COP18 held on giant car city
05 December 2012, The Zimbabwean
Its roads packed with big 4 X 4 cars, Qatar, the Persian Gulf nation built upon the riches of petroleum and natural gas, ranking highly on per capita income indices, but with that ranking come huge carbon emissions per capita as well.
Was it the best choice to hold the 18th Conference of the Parties (COP18) to the United Nations Framework Convention on Climate Change, taking place in Doha the country’s capital? Qatar becomes the first OPEC nation to hold the UNFCCC COP conference, it has the highest carbon emissions per capita in the world and is the largest exporter of liquefied natural gas.
Qatar has raised plenty of eyebrows with not only its hosting of COP18, but its controversial award of the 2022 World Cup. The Arab nation has already developed a name for itself with the hosting of many high-profile athletic events, and now is muscling its way onto the global political scene.
As a result, some observers say the Gulf state, as one of the planet's biggest producers of fossil fuels, is unsuitable to chair the conference.
COP18 will also shed light on Qatar’s commitment to fighting climate change and other sustainability related problems.
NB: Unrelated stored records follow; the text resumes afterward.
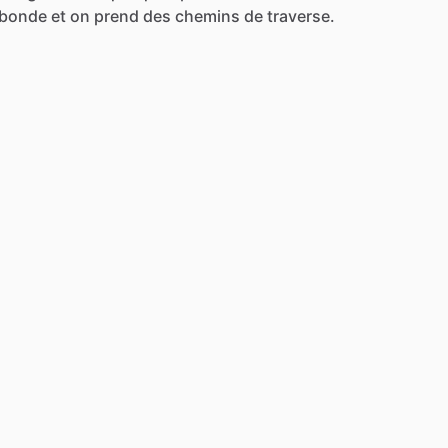
bonde
et
on
prend
des
chemins
de
traverse.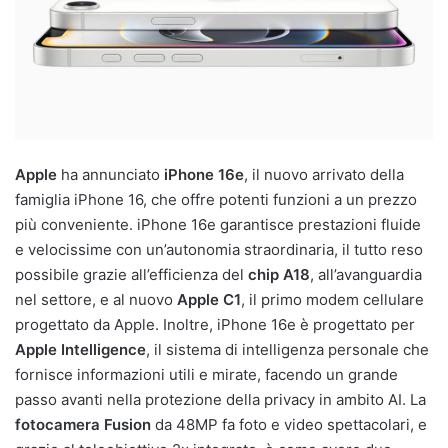
Apple
ha annunciato
iPhone 16e
, il nuovo arrivato della
famiglia iPhone 16, che offre potenti funzioni a un prezzo
più conveniente. iPhone 16e garantisce prestazioni fluide
e velocissime con un’autonomia straordinaria, il tutto reso
possibile grazie all’efficienza del
chip A18
, all’avanguardia
nel settore, e al nuovo
Apple C1
, il primo modem cellulare
progettato da Apple. Inoltre, iPhone 16e è progettato per
Apple Intelligence
, il sistema di intelligenza personale che
fornisce informazioni utili e mirate, facendo un grande
passo avanti nella protezione della privacy in ambito AI. La
fotocamera Fusion
da 48MP fa foto e video spettacolari, e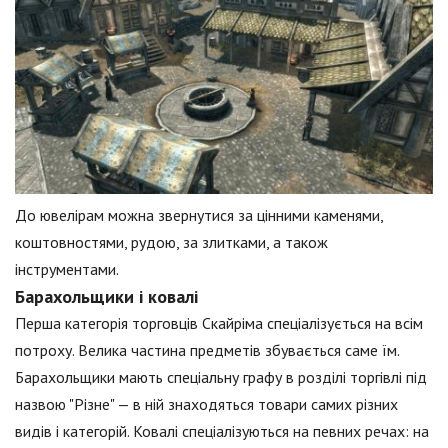
До ювелірам можна звернутися за цінними каменями,
коштовностями, рудою, за злитками, а також
інструментами.
Барахольщики і ковалі
Перша категорія торговців Скайріма спеціалізується на всім
потроху. Велика частина предметів збувається саме їм.
Барахольщики мають спеціальну графу в розділі торгівлі під
назвою "Різне" — в ній знаходяться товари самих різних
видів і категорій. Ковалі спеціалізуються на певних речах: на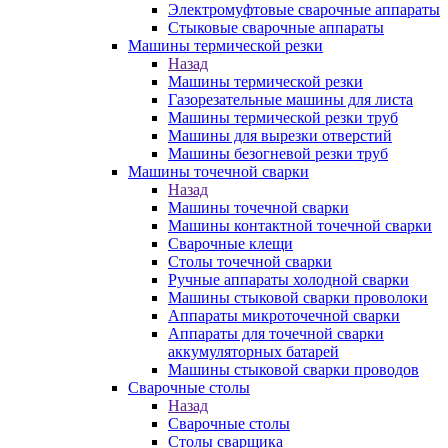
Электромуфтовые сварочные аппараты
Стыковые сварочные аппараты
Машины термической резки
Назад
Машины термической резки
Газорезательные машины для листа
Машины термической резки труб
Машины для вырезки отверстий
Машины безогневой резки труб
Машины точечной сварки
Назад
Машины точечной сварки
Машины контактной точечной сварки
Сварочные клещи
Столы точечной сварки
Ручные аппараты холодной сварки
Машины стыковой сварки проволоки
Аппараты микроточечной сварки
Аппараты для точечной сварки
аккумуляторных батарей
Машины стыковой сварки проводов
Сварочные столы
Назад
Сварочные столы
Столы сварщика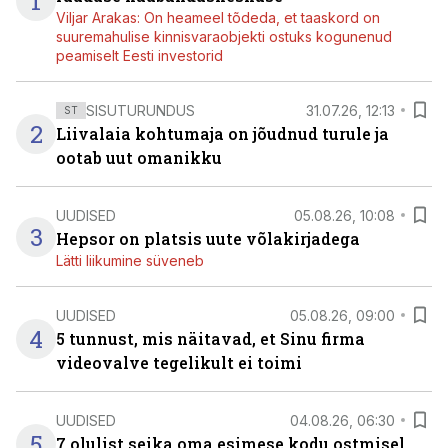
1
Viljar Arakas: On heameel tõdeda, et taaskord on
suuremahulise kinnisvaraobjekti ostuks kogunenud
peamiselt Eesti investorid
SISUTURUNDUS
31.07.26, 12:13
ST
2
Liivalaia kohtumaja on jõudnud turule ja
ootab uut omanikku
UUDISED
05.08.26, 10:08
3
Hepsor on platsis uute võlakirjadega
Lätti liikumine süveneb
UUDISED
05.08.26, 09:00
4
5 tunnust, mis näitavad, et Sinu firma
videovalve tegelikult ei toimi
UUDISED
04.08.26, 06:30
5
7 olulist seika oma esimese kodu ostmisel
Some accuse Qatar of simply “buying” these events.
Mentioning Qatar and sustainability in the same sentence is also a stretch, says Fatima-Zahra Ibrahim, a law student at the University of Hull and one of seven UK youth climate coalition members in Doha.
“Just walk around Doha and you will become immediately exasperated because the city was not built for walking. Trying to cross a street is a nightmare. Forget dodging automobiles and giant SUVs, Nissan Patrol, Toyota Land Cruiser safe pedestrian crossings are few and between,” Zahra says.
The country’s water is desalinated, most food is imported from afar, homes are large and each one fitted with high energy consumption, lights are often left on all night and basic concepts like recycling seem foreign.
“Yes it would be easy to lay the blame for the world’s carbon ills at Qatar and its neighbours, though in fairness we have to consider the roles manufacturing giants such as China have on global CO2 emissions. Plus the US, Canada and other nations including Venezuela certainly produce plenty of fossil fuels. But there is a slow, but undeniable change underway in the Gulf Region. Qatar, and adjacent Saudi Arabia, are beginning to invest in solar,” Zahra says.
Qatar, unlike many oil-producing countries, shares its mineral wealth with its people, from education to housing to subsidising the price of food. The government redistributes money from its resources to citizens, resulting in the record US$88,221 GDP per capita. Qatari citizens also get other perks like free electricity and water, which offers little incentive to cut back on usage.
Only 15% of Qatar's 1,7 million residents are citizens, the rest are foreign workers, ranging from Western financiers and energy executives to temporary laborers from India, Pakistan, and other Asian countries. Qatar makes most of its money GDP is $170bn a year from selling oil and gas. It has the world's third -biggest natural gas reserves and is the top supplier of liquefied natural gas, according to the US government's Energy Information Administration.
Has the world is gripped in financial crisis, with African nations struggling with mounting debt, austerity programs and political inertia, Qatar has cash, lots of it. Whether investing in a billion dollar solar plant or becoming a hub for experimental architecture and green building, the stubborn fact persists that our fate in a post-oil world party rests on countries that fed our reliance on petroleum.
Qatar has the funds, and slowly the country is mustering the political will to fund science and education programs that can help to steer us out of this fix. Businesses focused on resolving or mitigating climate change can find a friendly home in Doha.
The ripple effects of climate change have hit the Middle East as well, from the quest for investment in far off farm land to the growing thirst for energy and water.
In 2008, Qataris used nearly triple the amount of carbon than the average American, at 49 metric tons per person.
But Qatar has shrugged off criticism of its record busting carbon emissions and instead extolled the virtues of its key export, natural gas.
COP18 president Abdullah Bin Hamad al-Attiyah, who is also the country’s deputy Prime Minister sought to deflect attention from his country's reputation as the world's biggest per-capita emitter of greenhouse gases.
"We should not concentrate on the 'per capita', we should concentrate on the amount... from each country, individually what they produce, because it goes to the air, open space," Attiya says.
He said that "even countries that produce coal" had in the past hosted the UN talks, and sought to portray gas as a safer, more energy-efficient alternative.
Many of the techniques developed by desert people of the centuries could be adapted to help other nations deal with climate change today, say the hosts.